◆ Bilgilerden yararlanarak:
a – Aşağıdaki ifadelerin istinaf kararıyla uyuşup uyuşmadığını belirtin. Her biri için evet ya da hayır deyin ve karardaki belirleyici sözleri aynen aktarın.
(i) İncelenen kararı İstanbul Anadolu 9. Asliye Ticaret Mahkemesi vermiştir.
(ii) Davacı, iflas masasına alacak kaydı için 17/01/2018 tarihinde başvurmuştur.
(iii) Davanın konusu kayıt kabuldür.
b – İstinaf kararında "DAVA: Davacı vekili dava dilekçesinde özetle" diye başlayan paragrafı, temel bilgileri koruyarak madde madde yeniden yazın.
c – İstinaf kararını kaldığı yerden sürdürün.

◆ Kaynak metin:
········

Görüntülediğiniz mahkeme kararı henüz kesinleşmemiştir. Yararlı olması amacıyla eklenmiştir.
T.C.
İSTANBUL
BÖLGE ADLİYE MAHKEMESİ
45. HUKUK DAİRESİ
DOSYA NO: 2020/570
KARAR NO: 2022/66
T Ü R K M İ L L E T İ A D I N A
İ S T İ N A F K A R A R I
İNCELENEN KARARIN
MAHKEMESİ: İstanbul Anadolu 9. ASLİYE TİCARET MAHKEMESİ
TARİHİ: 20/06/2018
NUMARASI: 2017/887 E. 2018/758 K.
DAVANIN KONUSU: Kayıt Kabul
KARAR TARİHİ: 27/01/2022
6100 Sayılı Hukuk Muhakemeleri Kanunu’nun 353. maddesi uyarınca dosya incelendi,
GEREĞİ DÜŞÜNÜLDÜ:
DAVA: Davacı vekili dava dilekçesinde özetle; müvekkilinin müflis … AŞ den olan alacağı sebebiyle kambiyo senetlerine mahsus takip yolu ile icra takibi başlattığını, müflis tarafından icra dosyasına sunulan tedbir kararı gereğince icra takibinin olduğu yerde durduğunu, iflas erteleme yargılamasının beklendiğini, 17/01/2017 tarihinde iflas masasına alacak kaydı için başvuruda bulunduklarını, ancak iflas masasına alacak kaydı taleplerinin, sunulan belgelerin alacağın varlığını tevsik edici bulunmadığı ve yargılamayı gerektirdiği gerekçesiyle reddedildiğini belirterek, müvekkilinin müflis şirketten olan toplam 414.069,24 TL alacağının masaya kayıt ve kabulüne ve sıra cetvelinin buna göre düzenlenmesine karar verilmesini talep ve dava etmiştir.

········

◆ Kaydedilmiş bilgiler:
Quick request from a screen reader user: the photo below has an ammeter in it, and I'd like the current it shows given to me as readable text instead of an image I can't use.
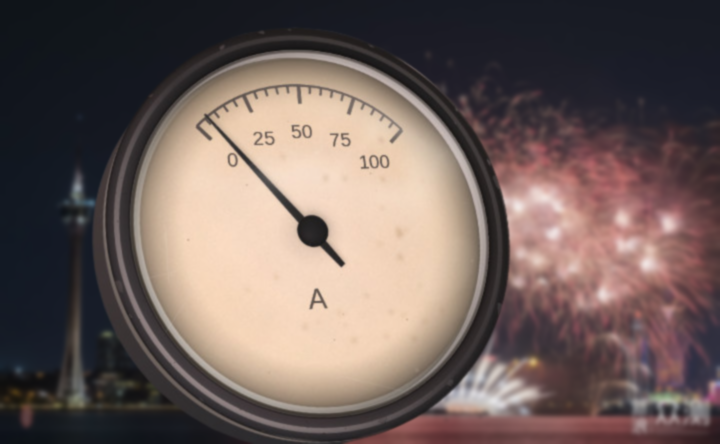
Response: 5 A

········

◆ Alıştırma cevapları:
a –
(i) Evet: "MAHKEMESİ: İstanbul Anadolu 9. ASLİYE TİCARET MAHKEMESİ"
(ii) Hayır: "17/01/2017 tarihinde iflas masasına alacak kaydı için başvuruda bulunduklarını"
(iii) Evet: "DAVANIN KONUSU: Kayıt Kabul"

b –
- Davacı, müflis şirketten olan alacağı için kambiyo senetlerine mahsus takip yoluyla icra takibi başlatmıştır.
- Müflisin icra dosyasına sunduğu tedbir kararı üzerine takip durmuştur.
- İflas erteleme yargılaması beklenmiştir.
- Davacı, 17/01/2017'de iflas masasına alacak kaydı için başvurmuştur.
- Başvuru, sunulan belgelerin alacağın varlığını tevsik etmediği ve yargılama gerektirdiği gerekçesiyle reddedilmiştir.
- Davacı, toplam 414.069,24 TL alacağın masaya kaydını ve kabulünü, sıra cetvelinin de buna göre düzenlenmesini talep etmiştir.

c –
CEVAP: Davalı iflas idaresi vekili cevap dilekçesinde; davanın öncelikle süre yönünden reddi gerektiğini, çünkü davanın sıra cetvelinin ilanı yada tebliği tarihinden itibaren 15 gün içinde açılması gerektiğini, davacının alacak kaydı için yapmış olduğu başvurusu üzerine iflas msasınca 13 sıra nosuna kaydedildiğini, varlığı iddia edilen alacakla ilgili olarak müflisin sorgusunun alındığını ve alacaklının beyanı, belgeleri, şirket kayıtlarının incelenmesi sonucnda alacağın tamamen reddedildiğini, sunulan belgelerin alacağın varlığını tevsik edici nitelikte bulunmadığını ve kesin delillere dayanmayan alacak kaydının reddinin hukuka uygun olduğunu belirterek haksız davanın reddi gerektiğini savunmuştur.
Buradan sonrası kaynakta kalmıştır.